- Country: Namibia
- Location: Arandis, Erongo Region
- Coordinates: 22°24′44″S 14°59′57″E﻿ / ﻿22.41222°S 14.99917°E
- Status: Proposed
- Construction began: 2022
- Commission date: 2024 Expected
- Construction cost: US$69.8 million
- Owner: TeraSun Energy
- Operator: TeraSun Energy

Solar farm
- Type: Flat-panel PV
- Site area: 120 hectares (300 acres)

Power generation
- Nameplate capacity: 81 MW (109,000 hp)
- Annual net output: 227.7 GWh

= TeraSun Energy Solar Power Station =

Solar power station in Namibia

The TeraSun Energy Solar Power Station is a planned 81 megawatts solar power plant in Namibia. The power station is owned and is being developed by a consortium comprising Natura Energy, a Namibia-based energy company and Globleq Africa Limited, an independent power producer (IPP), headquartered in the United Kingdom.

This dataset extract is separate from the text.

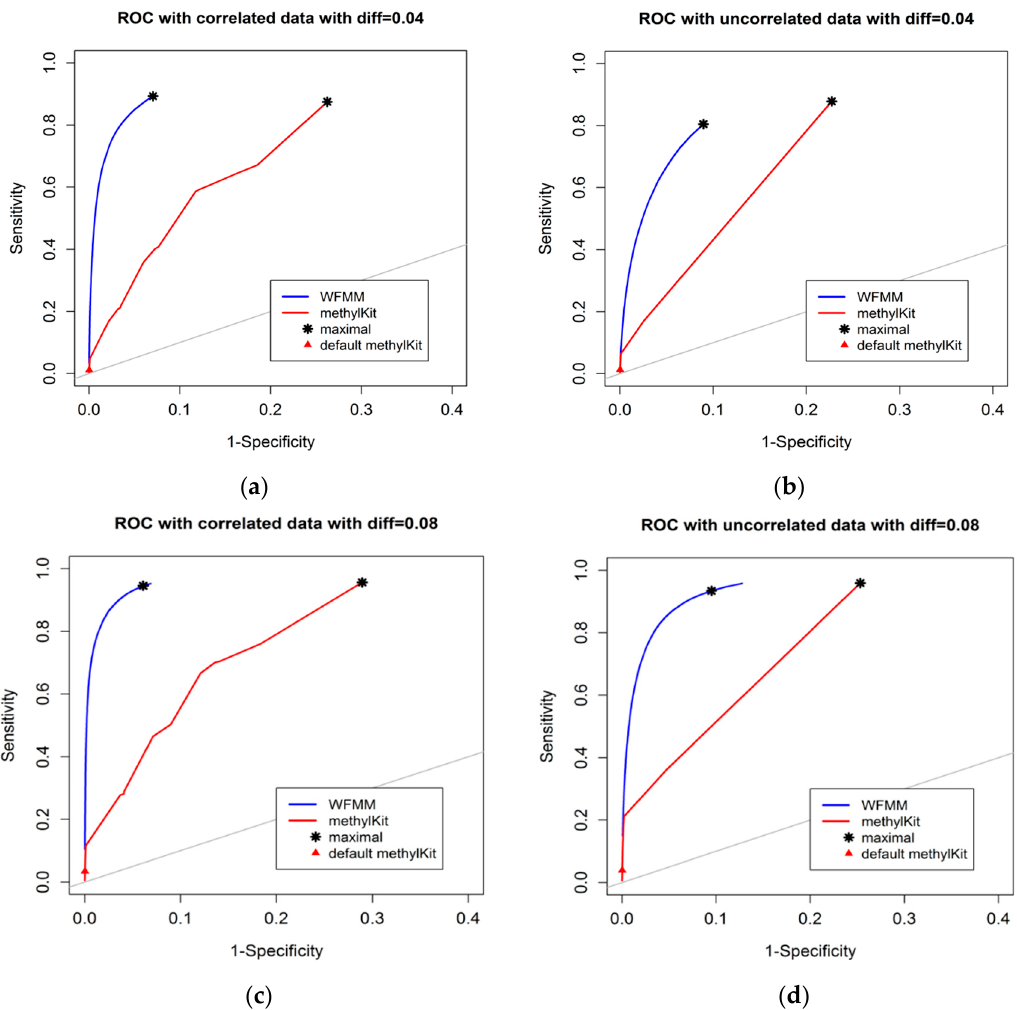
Figure 2. Receiver operating characteristic (ROC) curve comparison between wavelet-based functional mixed model (WFMM) (blue curve) and methylKit (red curve) when the differentially methylated cutoff is 0.04 in correlated cytosines ( a ) and uncorrelated cytosines ( b ) and when the differentially methylated cutoff is 0.08 in correlated cytosines ( c ) and uncorrelated cytosines ( d ). The gray line represents points where sensitivity equals specificity.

The developers of this solar farm intend to sell the electricity directly to commercial customers in Namibia, through the transmission network of NamPower, the national electricity utility company, as permissible by the recent changes in the laws of the country.

==Location==
The power station would occupy a piece of real estate measuring 120 ha, in the town of Arandis, in Erongo Region, in western central Namibia. Arandis is located approximately 51 km northeast of Swakopmund, the capital of the Erongo Region. This is about 307 km west of Windhoek, the capital city of that country.

==History==
Namibia's Natura Energy, through its subsidiary TeraSun Energy, has been developing this power station on its own since circa 2018. At that time a 50 MW installation was being considered at an estimated cost of US$63.2 million.

In 2021, Natura Energy convinced Globeleq Africa to become a shareholder in the project. Globeleq Africa is an IPP based in the United Kingdom with knowledge and experience in energy generation, transmission, distribution, marketing and financing in Africa. The capacity of the power station was increased from the original 50 MW to 81 MW. The cost of construction also went up from US$63.2 million to US$69.8 million.

==Developers==
TeraSun Energy is the special purpose vehicle (SPV) created by the power station developers to design, own, build, operate and maintain this power station. The ownership of the SPV company is as illustrated in the table below.

Shareholding In TeraSun Energy
| Rank | Shareholder | Domicile | Percentage | Notes |
|---|---|---|---|---|
| 1 | Natura Energy | Namibia |  |  |
| 2 | Globeleq | United Kingdom |  |  |
|  | Total |  | 100.0 |  |

==Timeline==
Construction is expected to start in 2022, with commercial commissioning anticipated in 2023.